__Tasks to perform__.
a. Please print the football commentary word for word, from "Champions of Europe" to "is upon them.".
b. Continue the commentary on Chelsea's "crises" and struggling non-League clubs from its final sentence.

__Page extract__.
-*-*-

When it comes to reporting sport the media do love their
hyperbole. No win is too trivial to be labelled a heroic triumph over
adversity, no setback too small to be called a crisis. So we have seen with
Chelsea, a club who have apparently been lurching from one crisis to the next.
Champions of Europe last season, their failure to qualify for the knock-out
stages this season is a crisis. The sacking of popular manager Roberto de
Matteo, who led Chelsea to their European win, was a crisis. The appointment of
interim manager Rafa Benitez having proved unpopular with the fans is a crisis.
Reports of a bust-up between Benitez and Chelsea defender John Terry have been
labelled a crisis. With Chelsea fourth in the Premier League at the time of
writing, no chance of winning the title and the possibility that they may not
qualify for the Champions League next season, another crisis is upon them.
In reality these events are minor setbacks, bumps in the
road that will be mere footnotes in the club’s history in years to come. Up and
down the country there are dozens, or more likely hundreds of football clubs
for whom Chelsea’s crises would be welcome diversions from the mundane, day to
day task of fighting to remain in existence. Many of these clubs are unregarded
by the majority of football followers and the press, for many of whom football
below Championship level is rarely considered.
Two stories have come to light that illustrate the trials
and tribulations faced by non-League clubs as they continue to struggle and
struggle to continue.

-*-*-

__Entries shown__.
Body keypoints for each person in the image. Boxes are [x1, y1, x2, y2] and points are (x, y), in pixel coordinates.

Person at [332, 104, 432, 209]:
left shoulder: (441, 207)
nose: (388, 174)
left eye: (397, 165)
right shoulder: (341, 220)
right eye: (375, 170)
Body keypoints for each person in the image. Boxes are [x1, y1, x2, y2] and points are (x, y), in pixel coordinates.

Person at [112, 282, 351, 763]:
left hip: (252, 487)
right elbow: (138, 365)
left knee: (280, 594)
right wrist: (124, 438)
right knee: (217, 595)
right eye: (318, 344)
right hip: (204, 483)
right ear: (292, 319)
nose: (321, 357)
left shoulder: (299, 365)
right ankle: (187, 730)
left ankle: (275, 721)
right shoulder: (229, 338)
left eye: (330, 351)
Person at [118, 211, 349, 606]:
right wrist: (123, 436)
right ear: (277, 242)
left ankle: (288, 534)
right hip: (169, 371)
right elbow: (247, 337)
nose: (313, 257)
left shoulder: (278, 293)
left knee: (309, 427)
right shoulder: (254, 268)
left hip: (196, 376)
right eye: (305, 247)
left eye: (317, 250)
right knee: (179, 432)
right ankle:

-*-*-

__Answers to the exercise__.
a.
Champions of Europe last season, their failure to qualify for the knock-out
stages this season is a crisis. The sacking of popular manager Roberto de
Matteo, who led Chelsea to their European win, was a crisis. The appointment of
interim manager Rafa Benitez having proved unpopular with the fans is a crisis.
Reports of a bust-up between Benitez and Chelsea defender John Terry have been
labelled a crisis. With Chelsea fourth in the Premier League at the time of
writing, no chance of winning the title and the possibility that they may not
qualify for the Champions League next season, another crisis is upon them.

b.
Firstly, as reported in The Non-League Paper recently and on
the BBC website, Deal Town of the Kent Hurlimann League are facing a potential
five figure bill to replace their kit and re-brand the club. The club’s badge
comprises a Roman centurion, a Royal Marine and Deal and Walmer castles. This
emblem was awarded to Deal Borough Council in 1968 but local government
re-organisation that took place in 1974 removed the right for the emblem to be
displayed and now both the local council and the football club have been told
to stop using it. The football club reckon that replacing their kit,
merchandise and all other items using the badge will cost many thousands of
pounds, costs that they can ill afford. Meanwhile the local council face having
to change all of their stationery and signage; I love the statement made by
Deal mayor Marlene Burnham, who told the BBC that this was an example of
"heraldry gone mad".
While it’s quite understandable that clubs and organisations
should protect their logos and badges, after all from the point of view of
clubs like Manchester United and Real Madrid there are huge amounts of money
involved, I can’t see for the life of me how Deal Town using a badge that is
now obsolete harms anyone, financially or otherwise. I hope that common sense
prevails and that the football club (and indeed the council) are given a period
of grace in which to make the necessary changes and minimise the cost involved.
Meanwhile, someone down at Deal Town needs to design a new badge.
This story makes you wonder how many other clubs up and down
the country may unwittingly be in a similar situation. Lurking somewhere in the
Court of Chivalry, deep in the dusty archives there probably sits a clerk, hopefully
with some Dickensian name like Speckle,
scrutinising each football club badge and determining the club’s right to use
it.
Secondly and more seriously, the very existence of one
football club is under threat, ironically from a company who have sponsored
both the Premier League and until recently, the Football League Cup. Alton Town
are members of the Wessex League and play their home games at the Bass Sports
Ground. The club, who are nicknamed The Brewers, were originally know as
Courage & Co and subsequently went under the names Bass (Alton) and Bass
Alton Town before dropping the Bass prefix in 1992.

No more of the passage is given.